Monday, February 11, 2008

Obama: The Shock of the Red

Egan makes some great points:

But those numbers, and exit polling across the nation, make a case for Obama's electability and the inroads he has made into places where Democrats are harder to find than a decent bagel. Yes, Hillary-hatred is part of it. But something much bigger is going on among independents and white males, something that can't all be attributed to fear of a powerful woman in a pantsuit.

Having gone through their Hope versus Experience argument, Democrats are moving on to the numbers phase, looking for advantages in the fall. If they want to parse the Geography of Hope, they can do no better than study what happened in red counties on Tuesday.

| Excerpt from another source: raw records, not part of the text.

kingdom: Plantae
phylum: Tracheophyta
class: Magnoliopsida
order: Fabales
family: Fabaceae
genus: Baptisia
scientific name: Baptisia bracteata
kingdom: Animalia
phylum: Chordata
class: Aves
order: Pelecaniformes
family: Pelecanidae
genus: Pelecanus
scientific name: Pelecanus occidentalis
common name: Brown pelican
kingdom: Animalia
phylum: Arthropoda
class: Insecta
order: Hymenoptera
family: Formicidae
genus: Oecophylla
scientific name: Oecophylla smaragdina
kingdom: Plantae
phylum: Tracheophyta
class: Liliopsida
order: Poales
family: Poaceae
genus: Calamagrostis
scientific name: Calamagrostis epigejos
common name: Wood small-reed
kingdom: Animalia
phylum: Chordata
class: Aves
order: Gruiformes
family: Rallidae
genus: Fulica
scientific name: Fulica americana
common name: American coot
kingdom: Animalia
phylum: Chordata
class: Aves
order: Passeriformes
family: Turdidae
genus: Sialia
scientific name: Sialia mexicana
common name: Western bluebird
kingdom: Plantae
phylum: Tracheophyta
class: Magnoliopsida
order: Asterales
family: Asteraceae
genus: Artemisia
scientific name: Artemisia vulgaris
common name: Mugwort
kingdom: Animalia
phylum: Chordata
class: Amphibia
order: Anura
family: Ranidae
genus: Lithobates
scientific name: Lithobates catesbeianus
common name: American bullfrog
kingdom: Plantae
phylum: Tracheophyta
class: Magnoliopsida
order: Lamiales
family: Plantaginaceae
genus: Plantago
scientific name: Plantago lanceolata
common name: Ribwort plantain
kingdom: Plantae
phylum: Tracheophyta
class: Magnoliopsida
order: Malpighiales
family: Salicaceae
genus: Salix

Overall, Obama won some big, general election swing states: Colorado, Missouri, Minnesota, and a tie in New Mexico, where they may still be counting votes from the 2004 election. All will be crucial in deciding the next president.

His victory in Colorado, by a 2-1 margin, defied most predictions.


Obama: The Shock of the Red

Tim Egan's blog, NY Times, 2/6/08

Take a look at what happened on Tuesday in the nearly all-white counties of Idaho, a place where the Aryan Nations once placed a boot print of hate — "the international headquarters of the white race," as they called it.

The neo-Nazis are long gone. But in Kootenai County, where the extremists were holed up for several decades, a record number of Democrats trudged through heavy snow on Super Duper Tuesday to help pick the next president. Guess what: Senator Barack Obama took 81 percent of Kootenai County caucus voters, matching his landslide across the state. He won all but a single county.

The runaway victory came after a visit by Obama last Saturday, when 14,169 people filled the Taco Bell Arena in Boise to hear him speak – the largest crowd ever to fill the space, for any event. It was the biggest political rally the state has seen in more than 50 years.

"And they told me there were no Democrats in Idaho," Obama said.